- WORK ORDER -
The entries are to be duplicated exactly, though any picture in them must be omitted.

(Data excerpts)
===

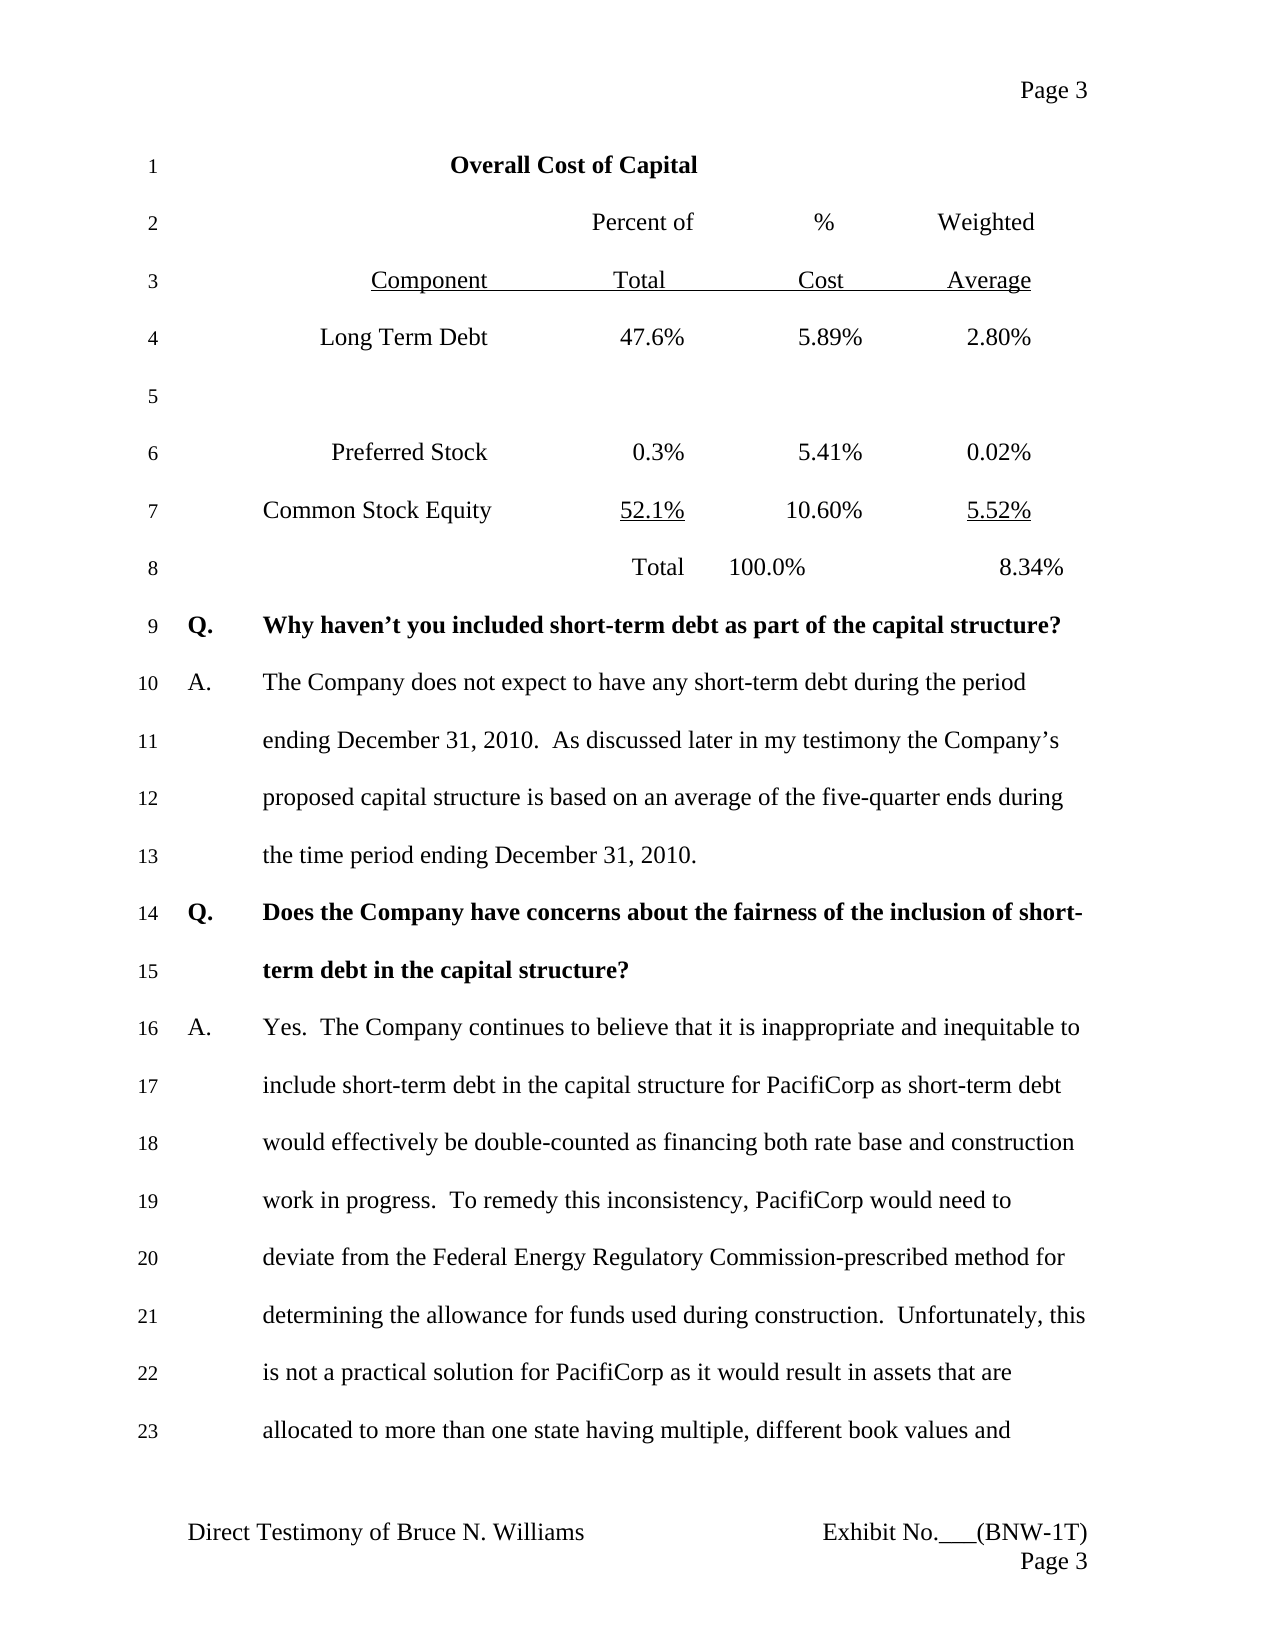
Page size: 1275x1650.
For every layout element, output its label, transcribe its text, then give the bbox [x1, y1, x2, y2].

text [187, 150, 1087, 179]
text Preferred Stock 0.3% 5.41% 0.02% [187, 437, 1087, 466]
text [187, 1012, 1087, 1444]
list The Company does not expect to have any short-term debt during the period ending December 31, 2010. As discussed later in my testimony the Company’s proposed capital structure is based on an average of the five-quarter ends during the time period ending December 31, 2010. [187, 667, 1087, 869]
text Q. Does the Company have concerns about the fairness of the inclusion of short-term debt in the capital structure? [187, 897, 1087, 984]
text Percent of % Weighted [187, 207, 1087, 236]
list Why haven’t you included short-term debt as part of the capital structure? [187, 610, 1087, 639]
text Component Total Cost Average [187, 265, 1087, 294]
text Long Term Debt 47.6% 5.89% 2.80% [187, 322, 1087, 409]
text Common Stock Equity 52.1% 10.60% 5.52% Total 100.0% 8.34% [187, 495, 1087, 581]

===

- ANSWER TO THE EXERCISE -
Page size: 1275x1650.
For every layout element, output its label, transcribe its text, then give the bbox [x1, y1, x2, y2].

text [187, 150, 1087, 179]
text Preferred Stock 0.3% 5.41% 0.02% [187, 437, 1087, 466]
text [187, 1012, 1087, 1444]
list The Company does not expect to have any short-term debt during the period ending December 31, 2010. As discussed later in my testimony the Company’s proposed capital structure is based on an average of the five-quarter ends during the time period ending December 31, 2010. [187, 667, 1087, 869]
text Q. Does the Company have concerns about the fairness of the inclusion of short-term debt in the capital structure? [187, 897, 1087, 984]
text Percent of % Weighted [187, 207, 1087, 236]
list Why haven’t you included short-term debt as part of the capital structure? [187, 610, 1087, 639]
text Component Total Cost Average [187, 265, 1087, 294]
text Long Term Debt 47.6% 5.89% 2.80% [187, 322, 1087, 409]
text Common Stock Equity 52.1% 10.60% 5.52% Total 100.0% 8.34% [187, 495, 1087, 581]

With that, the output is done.